Our son has a complicated medical history, but I will try to keep it brief for this initial conversation. No significant medical history for mom or dad.
Luke was born 2007 Normal pregnancy. Full term. Sister born 2004 with no issues.
Immediately, Luke had a wetness in his throat and seemed to struggle to feed. We went home from the hospital feeling there was an issue. A week after birth, we randomly caught an episode of SVT at the pediatricians office during an exam for eye discharge. Luke was admitted started propranolol. He continued to struggle to feed. We switch formulas and tried Prevacid based on appts with a peds gastroenterologist. At 5 weeks old, we were admitted under failure to thrive. The NG tube worked and we left the hospital in Nov 2007 with a PEG tube and no diagnosis. MRIs of his brain were normal at 3 months. We felt a Chiari malformation was possible but they did not find one at that time.
We did a tremendous amount of online research and went to Atlanta for second opinion. Multiple swallow studies were done and a narrowing at C4 was detected during barium swallow studies. Our son did better with dilations of the esophagus but the benefits faded within days of the procedure. We were diagnosed with Cricopharyngeal achalasia.
The gastroenterologist referred us to Cincinnati Childrens Hospital. We met with a team of Drs to review Luke's history. A FEES study was done as well as esophageal manometry. We decided to proceed with a myotomy.
The myotomy was successful for 6 weeks. The benefits subsided quickly and we were back to square one.
We were referred to JHopkins for feed therapy. It was determined this wasn't a good fit. We ended up at Milwaukee's Childrens Hospital at age 3. Luke did well with therapy and at age 5 we removed the feeding tube. His heart condition was under control and our cardiologist decided to take him off of the meds. Luke was progressing well.
Aug 2013 at 5 1/2, Luke complained of a elevated heart rate. We put a monitor on him and caught an episode. We went to Atlanta for an ablation surgery in Nov 2013 and the problem is resolved.
In April 2014, Luke started to "fall" more than usual. A few examples: He was sitting on a piece of playground equipment and "zoned" out and fell. He stood up from his desk and fell. While riding his bike he fell and didn't really know why. He never has blacked out or had convulsions. Due to the frequency of these episodes and our pediatrician referred us to a neurologist. He had a sleep deprived EEG and an office Neuro exam and both were normal. The neurologist felt that he was having atonic seizures. He put us on trileptal 3ml twice a day. At this point, this is Luke's only medication. With seizure medication, he had roughly 2 more episodes where he fell for no reason.
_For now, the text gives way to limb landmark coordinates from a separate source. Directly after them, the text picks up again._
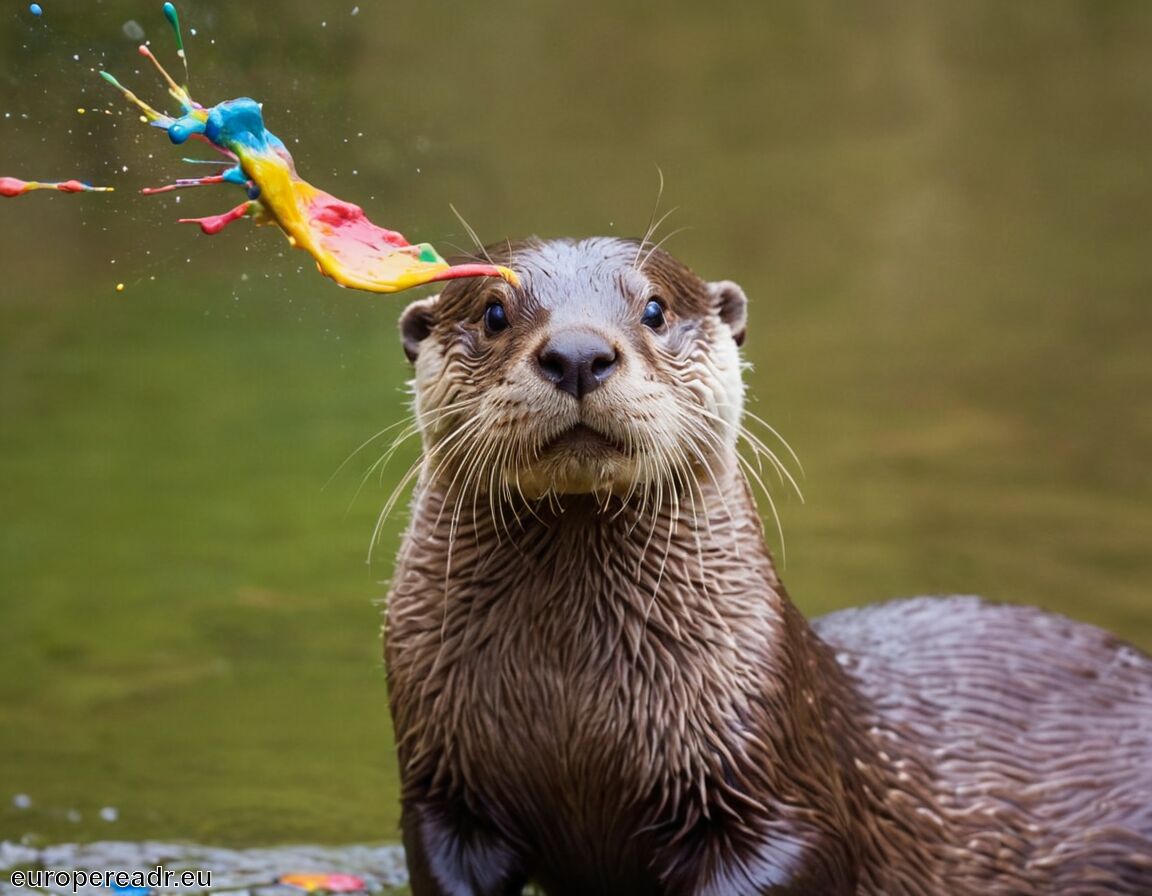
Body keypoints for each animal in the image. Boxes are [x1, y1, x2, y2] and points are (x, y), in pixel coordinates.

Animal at [384, 237, 1152, 895]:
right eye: (493, 311)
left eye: (655, 309)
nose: (578, 353)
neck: (573, 710)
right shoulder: (443, 798)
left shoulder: (777, 795)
As I mentioned, he has never "passed out" or had convulsions associated with these episodes. We went for 6 months with little activity.
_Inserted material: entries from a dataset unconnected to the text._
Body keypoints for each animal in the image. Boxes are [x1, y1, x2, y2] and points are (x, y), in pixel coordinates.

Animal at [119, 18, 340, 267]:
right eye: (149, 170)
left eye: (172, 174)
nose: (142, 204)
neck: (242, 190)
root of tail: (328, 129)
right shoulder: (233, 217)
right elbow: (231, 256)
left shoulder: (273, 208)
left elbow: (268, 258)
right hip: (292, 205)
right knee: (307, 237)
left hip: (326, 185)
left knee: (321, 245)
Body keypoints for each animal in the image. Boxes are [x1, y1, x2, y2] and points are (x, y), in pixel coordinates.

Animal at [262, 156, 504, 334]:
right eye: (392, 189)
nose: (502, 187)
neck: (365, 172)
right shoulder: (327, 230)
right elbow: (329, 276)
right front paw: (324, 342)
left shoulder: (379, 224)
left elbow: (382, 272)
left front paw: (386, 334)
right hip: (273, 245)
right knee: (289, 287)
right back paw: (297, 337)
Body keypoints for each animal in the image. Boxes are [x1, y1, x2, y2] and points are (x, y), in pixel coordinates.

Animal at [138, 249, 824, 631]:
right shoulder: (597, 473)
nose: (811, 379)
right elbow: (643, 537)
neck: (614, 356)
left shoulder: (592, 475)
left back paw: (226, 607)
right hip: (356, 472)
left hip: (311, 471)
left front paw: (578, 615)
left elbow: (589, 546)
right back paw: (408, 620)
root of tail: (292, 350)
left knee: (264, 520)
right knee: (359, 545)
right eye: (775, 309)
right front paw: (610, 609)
October 2014, Luke suggested he had an issue swallowing. We have not had swallow studies in years so we went to Jacksonville FL for a traditional barium swallow. The narrowing remains at C4 with no new findings.
He is in speech therapy and OT. His speech is 5yr level and OT shows some muscular weakness in his upper body. Bilateral weakness more distally than proximally. He is weaker than a normal 7 yr old but not significant. Weaker as you move farther away from the trunk and he uses his trunk strength to compensate.
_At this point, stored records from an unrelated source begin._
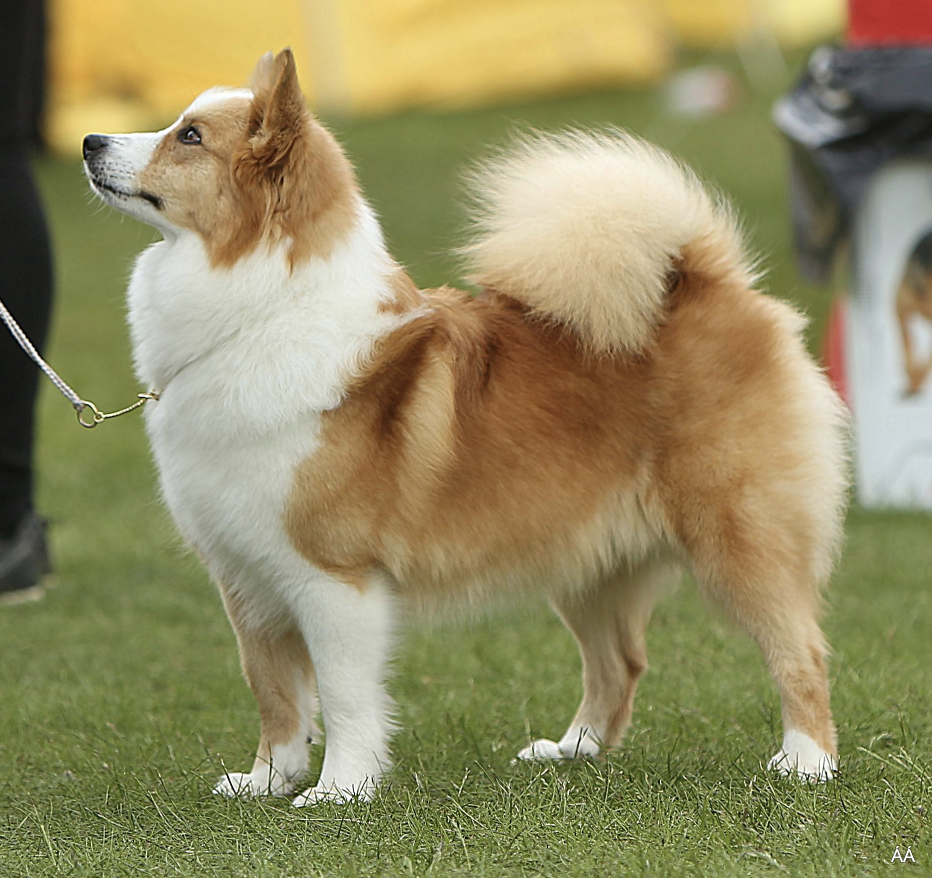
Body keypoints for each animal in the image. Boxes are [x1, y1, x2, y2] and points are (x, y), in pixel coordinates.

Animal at [83, 46, 848, 804]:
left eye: (189, 137)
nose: (90, 141)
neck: (261, 315)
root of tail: (702, 283)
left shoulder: (334, 578)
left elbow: (344, 695)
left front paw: (339, 791)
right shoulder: (246, 574)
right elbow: (273, 690)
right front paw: (268, 779)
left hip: (739, 538)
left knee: (799, 651)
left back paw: (806, 763)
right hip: (589, 561)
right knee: (619, 662)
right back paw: (571, 751)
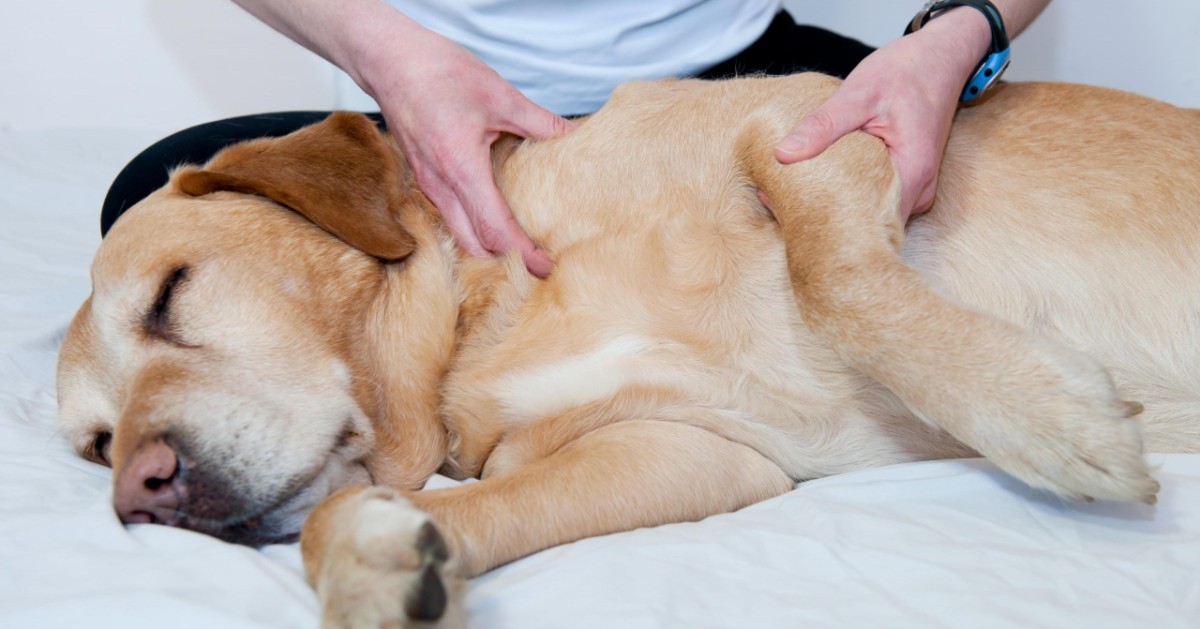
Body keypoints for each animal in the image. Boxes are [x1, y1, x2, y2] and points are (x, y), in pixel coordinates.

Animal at [58, 75, 1200, 629]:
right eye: (93, 445)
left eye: (171, 293)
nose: (141, 491)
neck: (486, 321)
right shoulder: (690, 451)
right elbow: (403, 511)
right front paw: (374, 566)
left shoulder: (805, 122)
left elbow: (838, 283)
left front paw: (1049, 418)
Recently in the last month, Luke has been complaining that his leg is going "numb" and therefore leading to falls. We went to the neurologist who preformed an office exam and felt that he was fine. We consulted our pediatrician the same afternoon who ordered an MRI of the brain and spine late last week. The initial MRI showed and issue from T4-8. The following day we had an MRI with contrast for the brain, cervical, thorax and lumbar.
A syrinx was found (2mm max diameter) in from T4-T8. We consulted our local neurosurgeon today and we are in need of a second opinion.
His current MRI scan are all clear other than this issue and our neurosurgeon classified this as an idiopathic syrinx.
In the last 2 weeks he is having back pain, numbness and tingljng sporadically in his hands, legs and feet.
Help? Thoughts and suggestions greatly appreciated!